REQUIRED WORK:
Below are several entries. Transcribe exactly those lines that fall from the one with "them. Format: name" through the one with "I need the bounding", end lines included.

Start of MATERIAL FOR THIS TASK

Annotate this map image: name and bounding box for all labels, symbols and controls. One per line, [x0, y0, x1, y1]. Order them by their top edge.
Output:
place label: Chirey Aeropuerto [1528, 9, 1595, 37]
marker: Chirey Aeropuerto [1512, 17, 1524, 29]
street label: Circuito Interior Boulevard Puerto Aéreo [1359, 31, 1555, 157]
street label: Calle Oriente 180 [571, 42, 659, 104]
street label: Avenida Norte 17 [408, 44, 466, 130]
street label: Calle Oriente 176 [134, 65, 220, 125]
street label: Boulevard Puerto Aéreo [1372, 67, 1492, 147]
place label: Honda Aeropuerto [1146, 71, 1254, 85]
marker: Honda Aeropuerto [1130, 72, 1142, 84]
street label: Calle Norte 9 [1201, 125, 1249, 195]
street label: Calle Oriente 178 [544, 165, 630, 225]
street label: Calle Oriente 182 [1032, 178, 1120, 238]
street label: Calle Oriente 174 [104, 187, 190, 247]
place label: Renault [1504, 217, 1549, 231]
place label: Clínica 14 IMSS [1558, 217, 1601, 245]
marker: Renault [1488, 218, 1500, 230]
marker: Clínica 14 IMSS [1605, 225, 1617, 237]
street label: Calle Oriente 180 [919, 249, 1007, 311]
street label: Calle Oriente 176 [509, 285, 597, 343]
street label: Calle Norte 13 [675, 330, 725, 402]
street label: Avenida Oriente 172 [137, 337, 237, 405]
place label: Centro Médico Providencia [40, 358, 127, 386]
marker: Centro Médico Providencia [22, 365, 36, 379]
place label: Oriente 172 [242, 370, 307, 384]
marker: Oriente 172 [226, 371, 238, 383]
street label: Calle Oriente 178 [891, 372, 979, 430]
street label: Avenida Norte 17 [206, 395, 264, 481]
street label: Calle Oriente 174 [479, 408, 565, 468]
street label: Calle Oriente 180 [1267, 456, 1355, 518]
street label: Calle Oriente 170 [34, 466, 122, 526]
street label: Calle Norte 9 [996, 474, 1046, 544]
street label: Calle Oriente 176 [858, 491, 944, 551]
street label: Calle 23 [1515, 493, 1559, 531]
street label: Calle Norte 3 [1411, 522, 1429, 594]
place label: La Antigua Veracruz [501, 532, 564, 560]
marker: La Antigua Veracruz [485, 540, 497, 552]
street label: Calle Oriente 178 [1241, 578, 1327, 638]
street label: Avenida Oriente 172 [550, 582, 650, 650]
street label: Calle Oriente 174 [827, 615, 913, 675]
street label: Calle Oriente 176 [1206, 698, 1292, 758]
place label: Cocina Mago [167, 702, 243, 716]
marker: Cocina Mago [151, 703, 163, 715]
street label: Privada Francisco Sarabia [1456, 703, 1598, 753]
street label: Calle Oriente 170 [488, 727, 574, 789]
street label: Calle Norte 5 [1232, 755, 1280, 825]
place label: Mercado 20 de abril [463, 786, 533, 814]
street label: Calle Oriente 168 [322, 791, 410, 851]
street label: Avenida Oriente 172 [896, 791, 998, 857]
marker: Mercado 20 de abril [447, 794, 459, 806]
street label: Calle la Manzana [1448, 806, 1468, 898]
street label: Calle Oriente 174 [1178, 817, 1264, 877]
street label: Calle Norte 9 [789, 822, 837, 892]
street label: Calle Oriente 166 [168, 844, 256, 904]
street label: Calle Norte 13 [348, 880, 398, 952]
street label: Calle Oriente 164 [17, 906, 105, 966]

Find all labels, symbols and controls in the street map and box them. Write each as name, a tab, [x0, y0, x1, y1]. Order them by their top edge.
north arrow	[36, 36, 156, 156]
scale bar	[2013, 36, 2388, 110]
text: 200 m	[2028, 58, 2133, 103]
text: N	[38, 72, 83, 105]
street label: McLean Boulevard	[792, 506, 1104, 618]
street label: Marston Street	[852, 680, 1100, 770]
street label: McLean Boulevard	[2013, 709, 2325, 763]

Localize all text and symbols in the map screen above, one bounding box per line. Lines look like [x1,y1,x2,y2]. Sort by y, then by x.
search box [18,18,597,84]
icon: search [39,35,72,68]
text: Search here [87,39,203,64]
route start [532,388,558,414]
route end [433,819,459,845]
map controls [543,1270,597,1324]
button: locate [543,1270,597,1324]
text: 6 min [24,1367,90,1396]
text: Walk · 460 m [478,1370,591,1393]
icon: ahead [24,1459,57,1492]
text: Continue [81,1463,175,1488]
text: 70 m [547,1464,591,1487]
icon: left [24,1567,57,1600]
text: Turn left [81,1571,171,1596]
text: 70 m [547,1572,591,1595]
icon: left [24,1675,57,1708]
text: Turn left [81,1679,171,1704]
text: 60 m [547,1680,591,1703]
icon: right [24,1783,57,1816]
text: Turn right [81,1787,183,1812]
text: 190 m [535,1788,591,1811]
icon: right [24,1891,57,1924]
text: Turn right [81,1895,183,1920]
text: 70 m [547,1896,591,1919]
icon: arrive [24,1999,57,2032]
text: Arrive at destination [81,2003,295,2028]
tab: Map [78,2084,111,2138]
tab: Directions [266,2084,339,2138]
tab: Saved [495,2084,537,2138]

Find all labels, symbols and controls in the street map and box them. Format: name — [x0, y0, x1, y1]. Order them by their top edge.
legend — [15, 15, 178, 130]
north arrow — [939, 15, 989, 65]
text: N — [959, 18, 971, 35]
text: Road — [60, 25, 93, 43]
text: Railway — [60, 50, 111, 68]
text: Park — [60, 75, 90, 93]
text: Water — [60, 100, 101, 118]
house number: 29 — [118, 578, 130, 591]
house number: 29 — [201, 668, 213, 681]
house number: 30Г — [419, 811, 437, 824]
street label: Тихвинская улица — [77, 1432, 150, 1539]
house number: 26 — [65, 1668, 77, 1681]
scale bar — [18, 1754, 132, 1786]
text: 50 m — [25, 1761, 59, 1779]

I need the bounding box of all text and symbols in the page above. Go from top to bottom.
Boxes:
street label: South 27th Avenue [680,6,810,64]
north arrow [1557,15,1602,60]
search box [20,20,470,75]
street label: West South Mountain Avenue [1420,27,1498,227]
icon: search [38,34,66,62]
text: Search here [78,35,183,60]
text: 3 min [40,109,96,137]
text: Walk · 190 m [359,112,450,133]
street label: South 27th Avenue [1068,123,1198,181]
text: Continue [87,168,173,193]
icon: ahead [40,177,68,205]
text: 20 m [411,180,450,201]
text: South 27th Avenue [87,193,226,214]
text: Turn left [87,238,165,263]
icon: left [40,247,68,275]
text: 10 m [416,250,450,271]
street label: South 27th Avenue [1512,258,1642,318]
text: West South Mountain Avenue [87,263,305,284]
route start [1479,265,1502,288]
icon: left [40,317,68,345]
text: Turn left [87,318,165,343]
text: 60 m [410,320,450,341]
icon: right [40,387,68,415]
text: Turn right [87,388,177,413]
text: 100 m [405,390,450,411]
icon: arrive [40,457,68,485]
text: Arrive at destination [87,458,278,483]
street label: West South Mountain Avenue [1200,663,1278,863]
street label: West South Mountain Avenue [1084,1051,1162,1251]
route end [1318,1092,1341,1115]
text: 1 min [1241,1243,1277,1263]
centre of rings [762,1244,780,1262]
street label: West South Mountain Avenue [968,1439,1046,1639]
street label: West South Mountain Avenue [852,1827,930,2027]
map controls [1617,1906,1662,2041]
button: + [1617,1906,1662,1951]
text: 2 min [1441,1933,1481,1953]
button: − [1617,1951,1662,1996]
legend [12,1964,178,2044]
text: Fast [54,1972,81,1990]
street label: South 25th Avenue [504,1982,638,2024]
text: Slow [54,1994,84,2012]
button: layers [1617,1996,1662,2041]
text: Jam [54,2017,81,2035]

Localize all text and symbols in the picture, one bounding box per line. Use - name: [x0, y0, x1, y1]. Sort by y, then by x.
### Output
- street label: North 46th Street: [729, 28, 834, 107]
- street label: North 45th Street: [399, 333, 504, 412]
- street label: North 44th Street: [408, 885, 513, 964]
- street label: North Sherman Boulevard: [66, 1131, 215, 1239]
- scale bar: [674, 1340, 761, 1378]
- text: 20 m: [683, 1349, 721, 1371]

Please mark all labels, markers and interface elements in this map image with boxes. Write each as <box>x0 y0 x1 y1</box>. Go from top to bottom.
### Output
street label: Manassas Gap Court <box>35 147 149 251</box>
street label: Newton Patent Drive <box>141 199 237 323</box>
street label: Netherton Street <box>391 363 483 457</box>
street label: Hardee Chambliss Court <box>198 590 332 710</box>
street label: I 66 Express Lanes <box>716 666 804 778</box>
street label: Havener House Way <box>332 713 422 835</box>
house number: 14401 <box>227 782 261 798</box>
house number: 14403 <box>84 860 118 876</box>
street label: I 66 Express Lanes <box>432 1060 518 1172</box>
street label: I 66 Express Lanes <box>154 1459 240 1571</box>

End of MATERIAL FOR THIS TASK

RESPONSE FOR THIS EXERCISE:
Find all labels, symbols and controls in the street map and box them. Format: name — [x0, y0, x1, y1]. Order them by their top edge.
legend — [15, 15, 178, 130]
north arrow — [939, 15, 989, 65]
text: N — [959, 18, 971, 35]
text: Road — [60, 25, 93, 43]
text: Railway — [60, 50, 111, 68]
text: Park — [60, 75, 90, 93]
text: Water — [60, 100, 101, 118]
house number: 29 — [118, 578, 130, 591]
house number: 29 — [201, 668, 213, 681]
house number: 30Г — [419, 811, 437, 824]
street label: Тихвинская улица — [77, 1432, 150, 1539]
house number: 26 — [65, 1668, 77, 1681]
scale bar — [18, 1754, 132, 1786]
text: 50 m — [25, 1761, 59, 1779]

I need the bounding box of all text and symbols in the page above. Go from top to bottom.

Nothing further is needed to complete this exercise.